Segment Open

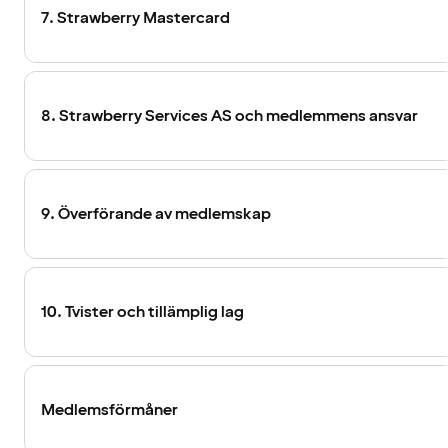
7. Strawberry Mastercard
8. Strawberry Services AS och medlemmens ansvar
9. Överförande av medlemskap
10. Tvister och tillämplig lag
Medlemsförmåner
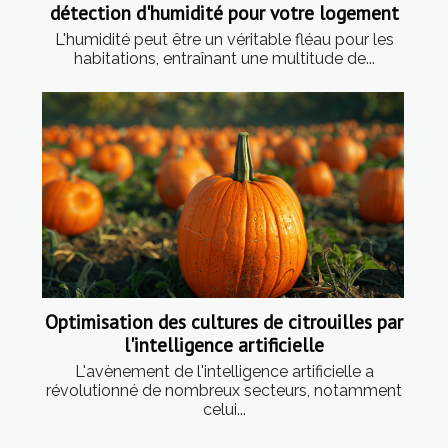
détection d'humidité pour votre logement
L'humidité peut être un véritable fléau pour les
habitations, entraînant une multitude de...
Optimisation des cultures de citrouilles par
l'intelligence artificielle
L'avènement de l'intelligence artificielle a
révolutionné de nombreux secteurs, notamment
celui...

Segment Closed
Segment Open

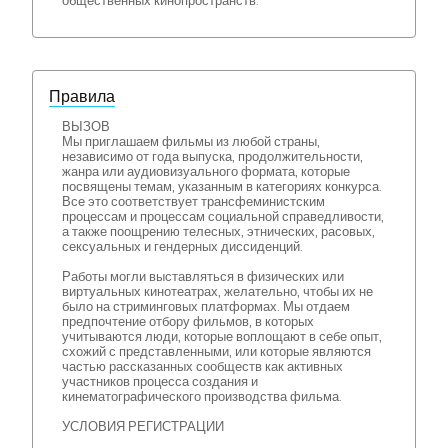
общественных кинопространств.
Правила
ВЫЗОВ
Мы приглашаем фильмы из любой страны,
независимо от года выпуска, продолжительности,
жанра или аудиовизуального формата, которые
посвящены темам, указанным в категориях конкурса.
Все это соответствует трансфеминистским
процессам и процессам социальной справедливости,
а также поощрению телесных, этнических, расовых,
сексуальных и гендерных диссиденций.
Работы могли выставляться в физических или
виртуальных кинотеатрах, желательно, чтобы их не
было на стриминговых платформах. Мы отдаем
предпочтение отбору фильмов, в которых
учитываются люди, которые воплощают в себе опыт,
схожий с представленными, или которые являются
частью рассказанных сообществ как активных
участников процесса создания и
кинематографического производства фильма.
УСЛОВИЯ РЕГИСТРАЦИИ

Segment Closed
Segment Open

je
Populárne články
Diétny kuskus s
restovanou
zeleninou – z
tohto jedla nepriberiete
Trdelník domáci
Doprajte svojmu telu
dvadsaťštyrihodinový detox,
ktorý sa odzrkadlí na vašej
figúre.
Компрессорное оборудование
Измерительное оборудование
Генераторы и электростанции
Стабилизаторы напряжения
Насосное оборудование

Segment Closed

* [Task item]
As the answer, set down only the lines from the data above between the one holding "Doprajte svojmu telu" and the one holding "Насосное оборудование", inclusive, exactly as they read.

* [Written solution]
Doprajte svojmu telu
dvadsaťštyrihodinový detox,
ktorý sa odzrkadlí na vašej
figúre.
Компрессорное оборудование
Измерительное оборудование
Генераторы и электростанции
Стабилизаторы напряжения
Насосное оборудование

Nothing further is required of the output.